Matrix transformations are operations applied to matrices that change their structure or form.
These transformations are crucial when solving systems of linear equations, among other applications. The primary operations in matrix transformations include:

• Swapping two rows.
• Multiplying a row by a nonzero constant.
• Adding or subtracting a multiple of one row to another row.

These operations enable us to convert a matrix into various forms, such as row-echelon form or reduced row-echelon form.
Each of these forms is pivotal for simplifying the matrix to make solving and interpreting the system of equations more straightforward.

The reduced row-echelon form (RREF) of a matrix is an advanced step beyond the row-echelon form.
In this form, each leading coefficient (or pivot) in a non-zero row is 1, and it is the only non-zero element in its column.

• Every leading entry of 1 has zeroes in all rows above and below it in its column.
• All rows consisting entirely of zeroes are at the bottom of the matrix.
• Each leading 1 appears to the right of the leading 1 in the previous row.

Reducing a matrix to its RREF simplifies the process of solving equations since each variable corresponds clearly to an entry in the matrix.
When you have your matrix in RREF, solutions to the system are more easily readable, sometimes directly giving you the values of variables.

Leading coefficients, also known as pivots, are crucial elements in the manipulation of matrices.

• In a non-zero row, the first non-zero number is called the leading coefficient.
• These coefficients help to identify the structure of the matrix in both row-echelon form and reduced row-echelon form.
• They dictate the orientation of non-zero elements in parallel with each step of elementary row operations.

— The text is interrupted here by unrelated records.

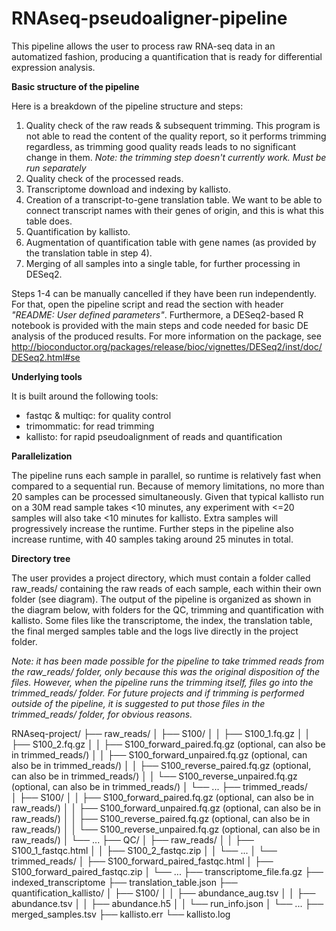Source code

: # RNAseq-pseudoaligner-pipeline

This pipeline allows the user to process raw RNA-seq data in an automatized fashion, producing a quantification that is ready for differential expression analysis. 

**Basic structure of the pipeline**

Here is a breakdown of the pipeline structure and steps:

1. Quality check of the raw reads & subsequent trimming. This program is not able to read the content of the quality report, so it performs trimming regardless, as trimming good quality reads leads to no significant change in them. _Note: the trimming step doesn't currently work. Must be run separately_
2. Quality check of the processed reads.
3. Transcriptome download and indexing by kallisto.
4. Creation of a transcript-to-gene translation table. We want to be able to connect transcript names with their genes of origin, and this is what this table does.
5. Quantification by kallisto.
6. Augmentation of quantification table with gene names (as provided by the translation table in step 4).
7. Merging of all samples into a single table, for further processing in DESeq2.

Steps 1-4 can be manually cancelled if they have been run independently. For that, open the pipeline script and read the section with header _"README: User defined parameters"_.
Furthermore, a DESeq2-based R notebook is provided with the main steps and code needed for basic DE analysis of the produced results. For more information on the package, see <http://bioconductor.org/packages/release/bioc/vignettes/DESeq2/inst/doc/DESeq2.html#se>

**Underlying tools**

It is built around the following tools:

- fastqc & multiqc: for quality control
- trimommatic: for read trimming
- kallisto: for rapid pseudoalignment of reads and quantification

**Parallelization**

The pipeline runs each sample in parallel, so runtime is relatively fast when compared to a sequential run. Because of memory limitations, no more than 20 samples can be processed simultaneously. Given that typical kallisto run on a 30M read sample takes <10 minutes, any experiment with <=20 samples will also take <10 minutes for kallisto. Extra samples will progressively increase the runtime. Further steps in the pipeline also increase runtime, with 40 samples taking around 25 minutes in total.


**Directory tree**

The user provides a project directory, which must contain a folder called raw_reads/ containing the raw reads of each sample, each within their own folder (see diagram). The output of the pipeline is organized as shown in the diagram below, with folders for the QC, trimming and quantification with kallisto. Some files like the transcriptome, the index, the translation table, the final merged samples table and the logs live directly in the project folder.

_Note: it has been made possible for the pipeline to take trimmed reads from the raw_reads/ folder, only because this was the original disposition of the files. However, when the pipeline runs the trimming itself, files go into the trimmed_reads/ folder. For future projects and if trimming is performed outside of the pipeline, it is suggested to put those files in the trimmed_reads/ folder, for obvious reasons._

RNAseq-project/
├── raw_reads/
│   ├── S100/
│   │   ├── S100_1.fq.gz
│   │   ├── S100_2.fq.gz
│   │   ├── S100_forward_paired.fq.gz (optional, can also be in trimmed_reads/)
│   │   ├── S100_forward_unpaired.fq.gz (optional, can also be in trimmed_reads/)
│   │   ├── S100_reverse_paired.fq.gz (optional, can also be in trimmed_reads/)
│   │   └── S100_reverse_unpaired.fq.gz (optional, can also be in trimmed_reads/)
│   └── ...
├── trimmed_reads/   
│   ├── S100/
│   │   ├── S100_forward_paired.fq.gz (optional, can also be in raw_reads/)
│   │   ├── S100_forward_unpaired.fq.gz (optional, can also be in raw_reads/)
│   │   ├── S100_reverse_paired.fq.gz (optional, can also be in raw_reads/)
│   │   └── S100_reverse_unpaired.fq.gz (optional, can also be in raw_reads/)
│   └── ...
├── QC/
│   ├── raw_reads/
│   │   ├── S100_1_fastqc.html
│   │   ├── S100_2_fastqc.zip
│   │   └── ...
│   └── trimmed_reads/
│       ├── S100_forward_paired_fastqc.html
│       ├── S100_forward_paired_fastqc.zip
│       └── ...
├── transcriptome_file.fa.gz
├── indexed_transcriptome
├── translation_table.json
├── quantification_kallisto/
│   ├── S100/
│   │   ├── abundance_aug.tsv
│   │   ├── abundance.tsv
│   │   ├── abundance.h5
│   │   └── run_info.json
│   └── ...
├── merged_samples.tsv
├── kallisto.err
└── kallisto.log



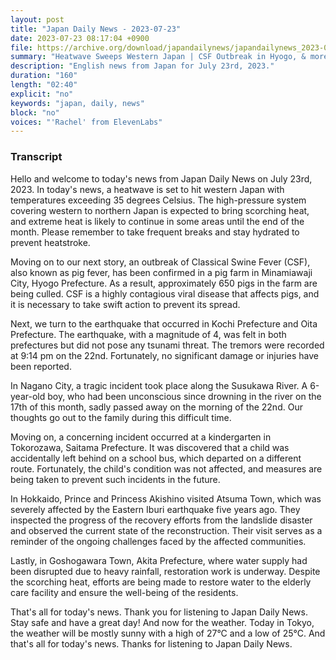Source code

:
 ```yaml
---
layout: post
title: "Japan Daily News - 2023-07-23"
date: 2023-07-23 08:17:04 +0900
file: https://archive.org/download/japandailynews/japandailynews_2023-07-23.mp3
summary: "Heatwave Sweeps Western Japan | CSF Outbreak in Hyogo, & more…"
description: "English news from Japan for July 23rd, 2023."
duration: "160"
length: "02:40"
explicit: "no"
keywords: "japan, daily, news"
block: "no"
voices: "'Rachel' from ElevenLabs"
---
```


### Transcript

Hello and welcome to today's news from Japan Daily News on July 23rd, 2023. In today's news, a heatwave is set to hit western Japan with temperatures exceeding 35 degrees Celsius. The high-pressure system covering western to northern Japan is expected to bring scorching heat, and extreme heat is likely to continue in some areas until the end of the month. Please remember to take frequent breaks and stay hydrated to prevent heatstroke.

Moving on to our next story, an outbreak of Classical Swine Fever (CSF), also known as pig fever, has been confirmed in a pig farm in Minamiawaji City, Hyogo Prefecture. As a result, approximately 650 pigs in the farm are being culled. CSF is a highly contagious viral disease that affects pigs, and it is necessary to take swift action to prevent its spread.

Next, we turn to the earthquake that occurred in Kochi Prefecture and Oita Prefecture. The earthquake, with a magnitude of 4, was felt in both prefectures but did not pose any tsunami threat. The tremors were recorded at 9:14 pm on the 22nd. Fortunately, no significant damage or injuries have been reported.

In Nagano City, a tragic incident took place along the Susukawa River. A 6-year-old boy, who had been unconscious since drowning in the river on the 17th of this month, sadly passed away on the morning of the 22nd. Our thoughts go out to the family during this difficult time.

Moving on, a concerning incident occurred at a kindergarten in Tokorozawa, Saitama Prefecture. It was discovered that a child was accidentally left behind on a school bus, which departed on a different route. Fortunately, the child's condition was not affected, and measures are being taken to prevent such incidents in the future.

In Hokkaido, Prince and Princess Akishino visited Atsuma Town, which was severely affected by the Eastern Iburi earthquake five years ago. They inspected the progress of the recovery efforts from the landslide disaster and observed the current state of the reconstruction. Their visit serves as a reminder of the ongoing challenges faced by the affected communities.

Lastly, in Goshogawara Town, Akita Prefecture, where water supply had been disrupted due to heavy rainfall, restoration work is underway. Despite the scorching heat, efforts are being made to restore water to the elderly care facility and ensure the well-being of the residents.

That's all for today's news. Thank you for listening to Japan Daily News. Stay safe and have a great day! And now for the weather. Today in Tokyo, the weather will be mostly sunny with a high of 27°C and a low of 25°C.  And that's all for today's news. Thanks for listening to Japan Daily News.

The position of leading coefficients helps in assessing if a matrix is in row-echelon form or reduced row-echelon form.
By understanding where these coefficients lie within your matrix, you can determine whether further simplification is needed and better interpret the solution tied to the system of equations.
Leading coefficients serve as markers for the correct ordering and position of variables when translating matrix rows back into algebraic equations.